Participant numbers have also grown, added McFarlane.

“We had around 1,500 the first year and nearly 3,000 in 2010. For 2011, we’re expecting around 4,000.” McFarlane attributes a regional wine interest as one force behind the staying power of the Traverse City Wine & Art Festival, despite the growing—and sometimes daunting—num ber of food and beverage festivals in the area.

“(It) has grown every year because of the big focus our festival coordinator Laura Herd has put on the design and flow of the festival,” he added. “So many people have told us that everything was so smooth and open, and also that they loved the art and performance and atmosphere of the festival.”

GOOD WINE, GOOD VIBES

Adding to the atmosphere will be live musical performances from area favorite artists including jazz/folk singer Claudia Schmidt, Shout Sister Shout (featuring Rachel Davis) and bluegrass/jazz/folk fusion dance band Steppin’ In It.

All musical performances will be held on the stage outside the wine tent, with plenty of room to dance, mingle or just listen and sip.
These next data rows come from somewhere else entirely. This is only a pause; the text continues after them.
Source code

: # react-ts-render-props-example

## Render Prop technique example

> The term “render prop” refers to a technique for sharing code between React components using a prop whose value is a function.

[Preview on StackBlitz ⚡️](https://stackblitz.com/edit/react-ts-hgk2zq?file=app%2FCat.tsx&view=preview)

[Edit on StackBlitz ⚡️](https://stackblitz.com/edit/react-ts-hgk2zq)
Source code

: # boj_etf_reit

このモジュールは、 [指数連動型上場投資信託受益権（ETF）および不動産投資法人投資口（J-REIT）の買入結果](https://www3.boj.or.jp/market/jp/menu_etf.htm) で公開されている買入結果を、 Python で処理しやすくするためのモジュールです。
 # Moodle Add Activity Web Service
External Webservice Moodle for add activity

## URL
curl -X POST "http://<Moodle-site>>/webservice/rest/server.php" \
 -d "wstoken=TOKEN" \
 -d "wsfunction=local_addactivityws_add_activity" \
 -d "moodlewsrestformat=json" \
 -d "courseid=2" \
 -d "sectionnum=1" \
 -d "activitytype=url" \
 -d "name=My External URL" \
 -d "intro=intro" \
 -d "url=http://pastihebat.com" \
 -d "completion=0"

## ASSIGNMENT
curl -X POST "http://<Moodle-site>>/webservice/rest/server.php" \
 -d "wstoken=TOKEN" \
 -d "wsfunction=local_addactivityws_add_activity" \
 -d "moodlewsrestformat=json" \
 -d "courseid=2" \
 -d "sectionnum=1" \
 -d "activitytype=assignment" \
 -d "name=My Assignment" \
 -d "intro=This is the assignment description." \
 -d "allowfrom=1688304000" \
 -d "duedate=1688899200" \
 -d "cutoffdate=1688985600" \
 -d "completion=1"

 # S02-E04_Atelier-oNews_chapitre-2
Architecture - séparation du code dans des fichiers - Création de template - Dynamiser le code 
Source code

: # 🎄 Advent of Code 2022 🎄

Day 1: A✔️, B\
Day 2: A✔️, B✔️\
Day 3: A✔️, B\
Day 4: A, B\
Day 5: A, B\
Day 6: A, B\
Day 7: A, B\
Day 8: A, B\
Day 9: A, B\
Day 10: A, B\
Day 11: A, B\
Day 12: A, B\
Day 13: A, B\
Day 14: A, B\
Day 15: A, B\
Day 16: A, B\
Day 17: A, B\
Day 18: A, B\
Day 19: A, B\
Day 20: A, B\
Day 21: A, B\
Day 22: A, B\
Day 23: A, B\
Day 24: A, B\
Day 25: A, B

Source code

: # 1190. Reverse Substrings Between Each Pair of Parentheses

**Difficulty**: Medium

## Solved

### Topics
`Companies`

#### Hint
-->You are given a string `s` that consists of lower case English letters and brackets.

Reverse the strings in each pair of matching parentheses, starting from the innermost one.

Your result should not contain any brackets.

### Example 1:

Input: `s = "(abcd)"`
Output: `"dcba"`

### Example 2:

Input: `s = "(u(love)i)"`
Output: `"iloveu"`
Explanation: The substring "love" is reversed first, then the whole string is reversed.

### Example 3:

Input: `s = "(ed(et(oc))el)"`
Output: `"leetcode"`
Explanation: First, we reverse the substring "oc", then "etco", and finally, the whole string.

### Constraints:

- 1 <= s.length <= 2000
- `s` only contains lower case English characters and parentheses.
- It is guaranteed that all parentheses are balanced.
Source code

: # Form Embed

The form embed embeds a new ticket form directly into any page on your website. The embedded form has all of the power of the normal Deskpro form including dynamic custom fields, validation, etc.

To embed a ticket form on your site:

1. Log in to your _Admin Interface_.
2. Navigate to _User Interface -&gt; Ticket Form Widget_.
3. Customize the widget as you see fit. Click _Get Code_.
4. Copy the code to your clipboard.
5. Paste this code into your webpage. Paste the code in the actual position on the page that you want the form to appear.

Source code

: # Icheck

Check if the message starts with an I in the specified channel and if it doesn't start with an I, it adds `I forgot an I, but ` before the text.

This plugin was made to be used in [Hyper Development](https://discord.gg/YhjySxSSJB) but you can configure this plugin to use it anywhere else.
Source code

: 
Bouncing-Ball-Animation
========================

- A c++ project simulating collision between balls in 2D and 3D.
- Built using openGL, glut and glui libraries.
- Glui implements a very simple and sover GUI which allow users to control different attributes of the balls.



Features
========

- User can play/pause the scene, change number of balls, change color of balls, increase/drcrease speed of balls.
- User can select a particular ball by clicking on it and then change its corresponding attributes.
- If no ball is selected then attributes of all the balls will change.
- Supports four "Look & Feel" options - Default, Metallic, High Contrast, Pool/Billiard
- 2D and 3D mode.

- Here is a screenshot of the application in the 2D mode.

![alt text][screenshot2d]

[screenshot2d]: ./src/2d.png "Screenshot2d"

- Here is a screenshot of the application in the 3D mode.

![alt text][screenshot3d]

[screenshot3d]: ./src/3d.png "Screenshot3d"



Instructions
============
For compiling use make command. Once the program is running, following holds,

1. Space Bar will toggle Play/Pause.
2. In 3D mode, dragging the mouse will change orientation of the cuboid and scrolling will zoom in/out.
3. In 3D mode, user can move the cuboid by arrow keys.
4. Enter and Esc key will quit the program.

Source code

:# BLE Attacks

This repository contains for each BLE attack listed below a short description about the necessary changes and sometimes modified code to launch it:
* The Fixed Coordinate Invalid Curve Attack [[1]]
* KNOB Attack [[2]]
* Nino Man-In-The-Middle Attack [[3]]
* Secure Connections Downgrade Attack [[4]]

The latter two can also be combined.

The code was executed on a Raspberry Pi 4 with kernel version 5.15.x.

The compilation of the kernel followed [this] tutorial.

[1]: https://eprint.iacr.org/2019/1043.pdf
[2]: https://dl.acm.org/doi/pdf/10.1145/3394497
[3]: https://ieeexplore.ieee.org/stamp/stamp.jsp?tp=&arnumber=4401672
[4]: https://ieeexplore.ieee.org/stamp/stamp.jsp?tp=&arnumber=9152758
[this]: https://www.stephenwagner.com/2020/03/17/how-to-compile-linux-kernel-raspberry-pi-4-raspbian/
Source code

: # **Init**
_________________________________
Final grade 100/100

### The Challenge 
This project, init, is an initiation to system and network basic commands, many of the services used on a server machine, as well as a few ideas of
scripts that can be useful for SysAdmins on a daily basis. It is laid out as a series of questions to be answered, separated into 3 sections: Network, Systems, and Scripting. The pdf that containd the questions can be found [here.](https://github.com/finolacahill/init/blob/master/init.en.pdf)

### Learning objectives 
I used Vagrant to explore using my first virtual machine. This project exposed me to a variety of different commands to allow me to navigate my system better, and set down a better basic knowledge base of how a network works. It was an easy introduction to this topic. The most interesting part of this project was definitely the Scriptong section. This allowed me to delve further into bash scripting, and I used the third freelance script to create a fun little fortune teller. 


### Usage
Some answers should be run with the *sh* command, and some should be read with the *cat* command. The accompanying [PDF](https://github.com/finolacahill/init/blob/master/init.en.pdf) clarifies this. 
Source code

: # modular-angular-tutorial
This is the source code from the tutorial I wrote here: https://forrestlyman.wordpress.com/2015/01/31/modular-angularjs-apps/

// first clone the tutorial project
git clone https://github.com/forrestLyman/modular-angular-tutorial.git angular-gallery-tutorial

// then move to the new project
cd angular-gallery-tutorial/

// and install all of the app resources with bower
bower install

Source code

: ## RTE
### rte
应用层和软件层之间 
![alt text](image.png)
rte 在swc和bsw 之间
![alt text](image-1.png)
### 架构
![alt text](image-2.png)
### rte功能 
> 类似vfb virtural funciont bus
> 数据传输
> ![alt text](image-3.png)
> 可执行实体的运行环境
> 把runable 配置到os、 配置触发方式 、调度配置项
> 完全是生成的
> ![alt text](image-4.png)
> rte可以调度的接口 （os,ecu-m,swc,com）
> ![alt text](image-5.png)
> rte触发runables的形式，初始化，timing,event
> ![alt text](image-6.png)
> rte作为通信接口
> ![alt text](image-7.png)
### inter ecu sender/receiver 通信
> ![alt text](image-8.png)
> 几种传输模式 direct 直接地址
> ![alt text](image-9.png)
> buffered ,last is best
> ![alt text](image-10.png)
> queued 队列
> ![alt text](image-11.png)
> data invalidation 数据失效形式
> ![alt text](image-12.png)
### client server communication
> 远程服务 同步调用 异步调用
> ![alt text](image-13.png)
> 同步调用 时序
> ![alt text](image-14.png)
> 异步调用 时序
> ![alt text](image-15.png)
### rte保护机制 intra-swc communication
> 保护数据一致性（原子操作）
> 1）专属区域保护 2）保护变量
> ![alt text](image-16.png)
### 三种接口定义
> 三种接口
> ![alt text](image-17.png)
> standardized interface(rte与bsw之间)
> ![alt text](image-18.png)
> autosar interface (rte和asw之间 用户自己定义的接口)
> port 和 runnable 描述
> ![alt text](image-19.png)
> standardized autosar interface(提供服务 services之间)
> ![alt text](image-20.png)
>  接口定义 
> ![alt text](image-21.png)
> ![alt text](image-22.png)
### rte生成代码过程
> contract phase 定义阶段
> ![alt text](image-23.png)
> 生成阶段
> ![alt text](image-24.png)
Local restaurants will offer tasty dishes available for purchase, as well.

The Traverse City Wine & Art Festival is Aug. 20, at the Grand Traverse Commons front lawn, from 3-10 p.m. Tickets are $20 in advance or $25 at the door and include two (full glass) wine tickets and a commemorative glass, as well as entry into a drawing for a pair of tickets to these wine events: the Harvest Stompede, Toast the Season, Taste the Passion, Spring Sip & Savor and the 2012 TC Wine & Art Festival. For more information, visit traversecitywinefestival.com.

Artists such as Bill Hosner will show and sell their work at the Traverse City Wine & Art Fest.